Northern Waterthrush

It was very hard to tear ourselves away from the spectacle, but we had meetings to attend. We swung by the banding station operated by CMBO, where we inspected the MOTUS system setup. There were some birds in the hand to enjoy too, and warblers were flying over all the time, though it wasn't their busiest banding day. Great to meet up with young Israeli RINGER Yotam, spending the AUTUMN there.

Zebra Warbler

Willow Flycatcher

The meetings were held in Mike's house, where I was constantly distracted by garden activity in the form of Ruby-throated Hummers, Monarchs (big day for them too) and Black Swallowtails.





What an amazing morning it was. More on the Cornell leg in the next post.

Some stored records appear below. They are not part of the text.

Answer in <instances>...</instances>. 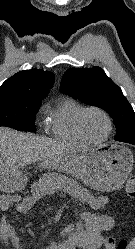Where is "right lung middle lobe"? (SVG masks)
Segmentation results:
<instances>
[{
  "label": "right lung middle lobe",
  "mask_w": 135,
  "mask_h": 249,
  "mask_svg": "<svg viewBox=\"0 0 135 249\" xmlns=\"http://www.w3.org/2000/svg\"><path fill=\"white\" fill-rule=\"evenodd\" d=\"M41 101L17 96L0 95V126L18 131L36 132L34 119Z\"/></svg>",
  "instance_id": "obj_1"
}]
</instances>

Wednesday, September 18, 2019

Three days

Again, some stuff has piled up on my computer-desk, that needs clearing.
On Monday I had a chance to meet up with Nils who's doing a Big Bat Year, passing through Israel. With two hours to spare, I decided to check wadi Bet Arif near the airport that was actually quite good despite the heat. Migration was on, both on the ground and overhead, and local birds played ball too. Nils even had a mammal lifer (Mountain Gazelle) and a few bird lifers. Rather unexpected was this 2cy Bonelli's Eagle:




Long-billed Pipit

Locally-produced Blue Rock Thrush

eBird checklist here.

Yesterday was Election Day so I had the day off. In the morning I birded with Re'a the alfalfa field and reservoir near Tal Shahar, which was fantastic, as expected at this time of year. Numbers and diversity were really great. Highlights were a Richard's Pipit, Pallid Harrier and 90 species within three hours. eBird checklist here.

Chirp!

This young Peregrine bombed past us, too quick for me to focus

Lots of Savi's everywhere

Alfalfa fields are packed with wagtails and pipits now. In turn, the abundance of potential prey attracts harriers. We had three young Montys (one pictured here) and a blondie Pallid foraging very actively over the field early one before taking off.


This morning I worked with Sivan from NPA north of Ashdod. Highlights were an Oystercatcher and two Whimbrel, and Desert Wheatear among many other wheatears. eBird checklist here.

Not alboxillaris

Northern Wheatears

Lovely Whinchat

Still trying to find out what this dragonfly is

My eBird checklist streak is regaining speed, 35 days now.